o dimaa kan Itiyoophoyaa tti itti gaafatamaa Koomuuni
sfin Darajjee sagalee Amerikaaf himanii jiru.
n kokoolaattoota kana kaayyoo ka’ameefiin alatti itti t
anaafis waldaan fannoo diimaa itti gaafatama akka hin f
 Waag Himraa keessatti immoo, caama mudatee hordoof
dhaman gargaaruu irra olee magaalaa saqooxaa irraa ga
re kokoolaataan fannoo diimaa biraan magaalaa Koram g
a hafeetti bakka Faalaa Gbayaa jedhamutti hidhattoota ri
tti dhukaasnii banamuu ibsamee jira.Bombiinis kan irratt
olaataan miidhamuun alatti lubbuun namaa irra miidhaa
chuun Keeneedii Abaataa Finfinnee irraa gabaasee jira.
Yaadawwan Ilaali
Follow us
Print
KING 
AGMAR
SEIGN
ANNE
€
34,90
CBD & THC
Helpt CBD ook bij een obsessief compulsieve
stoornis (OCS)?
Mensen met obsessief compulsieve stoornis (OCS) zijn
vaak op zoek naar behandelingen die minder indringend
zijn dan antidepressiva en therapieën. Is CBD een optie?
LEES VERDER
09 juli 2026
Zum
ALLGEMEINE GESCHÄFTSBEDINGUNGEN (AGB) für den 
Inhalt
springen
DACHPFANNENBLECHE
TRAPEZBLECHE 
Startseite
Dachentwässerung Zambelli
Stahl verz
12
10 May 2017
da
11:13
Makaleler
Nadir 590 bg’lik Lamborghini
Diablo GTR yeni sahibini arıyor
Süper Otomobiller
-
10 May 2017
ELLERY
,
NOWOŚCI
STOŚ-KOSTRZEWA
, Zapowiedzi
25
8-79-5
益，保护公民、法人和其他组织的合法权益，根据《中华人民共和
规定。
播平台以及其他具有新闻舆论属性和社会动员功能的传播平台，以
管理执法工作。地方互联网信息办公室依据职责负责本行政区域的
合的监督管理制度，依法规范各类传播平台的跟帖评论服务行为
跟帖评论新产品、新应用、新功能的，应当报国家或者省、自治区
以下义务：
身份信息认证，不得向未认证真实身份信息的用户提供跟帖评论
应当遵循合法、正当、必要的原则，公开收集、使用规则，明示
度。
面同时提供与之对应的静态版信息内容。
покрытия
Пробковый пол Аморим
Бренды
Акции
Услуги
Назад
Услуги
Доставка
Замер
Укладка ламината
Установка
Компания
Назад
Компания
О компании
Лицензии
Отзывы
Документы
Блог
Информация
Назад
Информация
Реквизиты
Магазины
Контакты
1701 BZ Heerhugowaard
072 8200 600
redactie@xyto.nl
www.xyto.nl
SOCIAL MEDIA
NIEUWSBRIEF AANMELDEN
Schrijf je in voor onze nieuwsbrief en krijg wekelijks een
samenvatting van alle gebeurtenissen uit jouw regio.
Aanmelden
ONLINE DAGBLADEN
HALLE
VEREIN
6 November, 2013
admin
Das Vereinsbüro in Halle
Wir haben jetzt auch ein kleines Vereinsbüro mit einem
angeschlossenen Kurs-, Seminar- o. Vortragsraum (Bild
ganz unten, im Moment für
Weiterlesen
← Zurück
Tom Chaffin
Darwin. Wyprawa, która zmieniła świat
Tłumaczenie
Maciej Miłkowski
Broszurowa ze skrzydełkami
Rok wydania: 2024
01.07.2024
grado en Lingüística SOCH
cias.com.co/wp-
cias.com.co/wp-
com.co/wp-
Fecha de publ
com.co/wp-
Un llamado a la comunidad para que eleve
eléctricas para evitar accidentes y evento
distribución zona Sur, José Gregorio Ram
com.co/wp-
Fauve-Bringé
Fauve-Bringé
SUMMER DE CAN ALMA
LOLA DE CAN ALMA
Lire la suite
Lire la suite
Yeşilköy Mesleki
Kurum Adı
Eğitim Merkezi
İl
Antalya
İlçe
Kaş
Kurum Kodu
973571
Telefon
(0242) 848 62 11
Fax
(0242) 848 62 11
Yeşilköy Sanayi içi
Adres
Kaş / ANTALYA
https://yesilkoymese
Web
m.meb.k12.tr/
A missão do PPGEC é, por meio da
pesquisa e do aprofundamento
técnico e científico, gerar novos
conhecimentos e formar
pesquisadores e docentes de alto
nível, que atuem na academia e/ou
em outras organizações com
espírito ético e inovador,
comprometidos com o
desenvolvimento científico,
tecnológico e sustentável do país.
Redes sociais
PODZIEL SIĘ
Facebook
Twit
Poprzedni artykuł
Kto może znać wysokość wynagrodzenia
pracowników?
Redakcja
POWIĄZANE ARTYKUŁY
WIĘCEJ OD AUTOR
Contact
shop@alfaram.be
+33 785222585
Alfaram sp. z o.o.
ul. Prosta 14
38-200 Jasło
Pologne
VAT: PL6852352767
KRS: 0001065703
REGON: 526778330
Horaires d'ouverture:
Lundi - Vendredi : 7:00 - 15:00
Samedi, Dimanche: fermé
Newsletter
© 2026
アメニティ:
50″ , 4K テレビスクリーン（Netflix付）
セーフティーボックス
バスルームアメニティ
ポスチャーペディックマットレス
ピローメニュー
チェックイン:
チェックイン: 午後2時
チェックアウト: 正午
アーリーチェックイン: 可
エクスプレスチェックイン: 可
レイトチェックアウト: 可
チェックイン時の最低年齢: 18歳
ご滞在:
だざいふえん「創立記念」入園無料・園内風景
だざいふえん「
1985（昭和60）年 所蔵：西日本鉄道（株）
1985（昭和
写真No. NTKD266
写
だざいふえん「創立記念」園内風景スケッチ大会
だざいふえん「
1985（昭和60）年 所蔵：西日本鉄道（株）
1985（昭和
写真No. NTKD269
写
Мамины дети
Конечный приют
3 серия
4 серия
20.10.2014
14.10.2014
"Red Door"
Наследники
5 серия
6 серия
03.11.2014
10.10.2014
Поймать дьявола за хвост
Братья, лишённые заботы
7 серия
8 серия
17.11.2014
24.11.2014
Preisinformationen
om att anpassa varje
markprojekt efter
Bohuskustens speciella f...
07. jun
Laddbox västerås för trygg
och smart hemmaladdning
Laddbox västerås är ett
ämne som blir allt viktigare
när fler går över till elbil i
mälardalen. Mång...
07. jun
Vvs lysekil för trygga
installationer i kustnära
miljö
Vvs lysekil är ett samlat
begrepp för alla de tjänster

What you are asked to do |
Print all of the entries again, exactly as written.

Solution for this problem |
o dimaa kan Itiyoophoyaa tti itti gaafatamaa Koomuuni
sfin Darajjee sagalee Amerikaaf himanii jiru.
n kokoolaattoota kana kaayyoo ka’ameefiin alatti itti t
anaafis waldaan fannoo diimaa itti gaafatama akka hin f
 Waag Himraa keessatti immoo, caama mudatee hordoof
dhaman gargaaruu irra olee magaalaa saqooxaa irraa ga
re kokoolaataan fannoo diimaa biraan magaalaa Koram g
a hafeetti bakka Faalaa Gbayaa jedhamutti hidhattoota ri
tti dhukaasnii banamuu ibsamee jira.Bombiinis kan irratt
olaataan miidhamuun alatti lubbuun namaa irra miidhaa
chuun Keeneedii Abaataa Finfinnee irraa gabaasee jira.
Yaadawwan Ilaali
Follow us
Print
KING 
AGMAR
SEIGN
ANNE
€
34,90
CBD & THC
Helpt CBD ook bij een obsessief compulsieve
stoornis (OCS)?
Mensen met obsessief compulsieve stoornis (OCS) zijn
vaak op zoek naar behandelingen die minder indringend
zijn dan antidepressiva en therapieën. Is CBD een optie?
LEES VERDER
09 juli 2026
Zum
ALLGEMEINE GESCHÄFTSBEDINGUNGEN (AGB) für den 
Inhalt
springen
DACHPFANNENBLECHE
TRAPEZBLECHE 
Startseite
Dachentwässerung Zambelli
Stahl verz
12
10 May 2017
da
11:13
Makaleler
Nadir 590 bg’lik Lamborghini
Diablo GTR yeni sahibini arıyor
Süper Otomobiller
-
10 May 2017
ELLERY
,
NOWOŚCI
STOŚ-KOSTRZEWA
, Zapowiedzi
25
8-79-5
益，保护公民、法人和其他组织的合法权益，根据《中华人民共和
规定。
播平台以及其他具有新闻舆论属性和社会动员功能的传播平台，以
管理执法工作。地方互联网信息办公室依据职责负责本行政区域的
合的监督管理制度，依法规范各类传播平台的跟帖评论服务行为
跟帖评论新产品、新应用、新功能的，应当报国家或者省、自治区
以下义务：
身份信息认证，不得向未认证真实身份信息的用户提供跟帖评论
应当遵循合法、正当、必要的原则，公开收集、使用规则，明示
度。
面同时提供与之对应的静态版信息内容。
покрытия
Пробковый пол Аморим
Бренды
Акции
Услуги
Назад
Услуги
Доставка
Замер
Укладка ламината
Установка
Компания
Назад
Компания
О компании
Лицензии
Отзывы
Документы
Блог
Информация
Назад
Информация
Реквизиты
Магазины
Контакты
1701 BZ Heerhugowaard
072 8200 600
redactie@xyto.nl
www.xyto.nl
SOCIAL MEDIA
NIEUWSBRIEF AANMELDEN
Schrijf je in voor onze nieuwsbrief en krijg wekelijks een
samenvatting van alle gebeurtenissen uit jouw regio.
Aanmelden
ONLINE DAGBLADEN
HALLE
VEREIN
6 November, 2013
admin
Das Vereinsbüro in Halle
Wir haben jetzt auch ein kleines Vereinsbüro mit einem
angeschlossenen Kurs-, Seminar- o. Vortragsraum (Bild
ganz unten, im Moment für
Weiterlesen
← Zurück
Tom Chaffin
Darwin. Wyprawa, która zmieniła świat
Tłumaczenie
Maciej Miłkowski
Broszurowa ze skrzydełkami
Rok wydania: 2024
01.07.2024
grado en Lingüística SOCH
cias.com.co/wp-
cias.com.co/wp-
com.co/wp-
Fecha de publ
com.co/wp-
Un llamado a la comunidad para que eleve
eléctricas para evitar accidentes y evento
distribución zona Sur, José Gregorio Ram
com.co/wp-
Fauve-Bringé
Fauve-Bringé
SUMMER DE CAN ALMA
LOLA DE CAN ALMA
Lire la suite
Lire la suite
Yeşilköy Mesleki
Kurum Adı
Eğitim Merkezi
İl
Antalya
İlçe
Kaş
Kurum Kodu
973571
Telefon
(0242) 848 62 11
Fax
(0242) 848 62 11
Yeşilköy Sanayi içi
Adres
Kaş / ANTALYA
https://yesilkoymese
Web
m.meb.k12.tr/
A missão do PPGEC é, por meio da
pesquisa e do aprofundamento
técnico e científico, gerar novos
conhecimentos e formar
pesquisadores e docentes de alto
nível, que atuem na academia e/ou
em outras organizações com
espírito ético e inovador,
comprometidos com o
desenvolvimento científico,
tecnológico e sustentável do país.
Redes sociais
PODZIEL SIĘ
Facebook
Twit
Poprzedni artykuł
Kto może znać wysokość wynagrodzenia
pracowników?
Redakcja
POWIĄZANE ARTYKUŁY
WIĘCEJ OD AUTOR
Contact
shop@alfaram.be
+33 785222585
Alfaram sp. z o.o.
ul. Prosta 14
38-200 Jasło
Pologne
VAT: PL6852352767
KRS: 0001065703
REGON: 526778330
Horaires d'ouverture:
Lundi - Vendredi : 7:00 - 15:00
Samedi, Dimanche: fermé
Newsletter
© 2026
アメニティ:
50″ , 4K テレビスクリーン（Netflix付）
セーフティーボックス
バスルームアメニティ
ポスチャーペディックマットレス
ピローメニュー
チェックイン:
チェックイン: 午後2時
チェックアウト: 正午
アーリーチェックイン: 可
エクスプレスチェックイン: 可
レイトチェックアウト: 可
チェックイン時の最低年齢: 18歳
ご滞在:
だざいふえん「創立記念」入園無料・園内風景
だざいふえん「
1985（昭和60）年 所蔵：西日本鉄道（株）
1985（昭和
写真No. NTKD266
写
だざいふえん「創立記念」園内風景スケッチ大会
だざいふえん「
1985（昭和60）年 所蔵：西日本鉄道（株）
1985（昭和
写真No. NTKD269
写
Мамины дети
Конечный приют
3 серия
4 серия
20.10.2014
14.10.2014
"Red Door"
Наследники
5 серия
6 серия
03.11.2014
10.10.2014
Поймать дьявола за хвост
Братья, лишённые заботы
7 серия
8 серия
17.11.2014
24.11.2014
Preisinformationen
om att anpassa varje
markprojekt efter
Bohuskustens speciella f...
07. jun
Laddbox västerås för trygg
och smart hemmaladdning
Laddbox västerås är ett
ämne som blir allt viktigare
när fler går över till elbil i
mälardalen. Mång...
07. jun
Vvs lysekil för trygga
installationer i kustnära
miljö
Vvs lysekil är ett samlat
begrepp för alla de tjänster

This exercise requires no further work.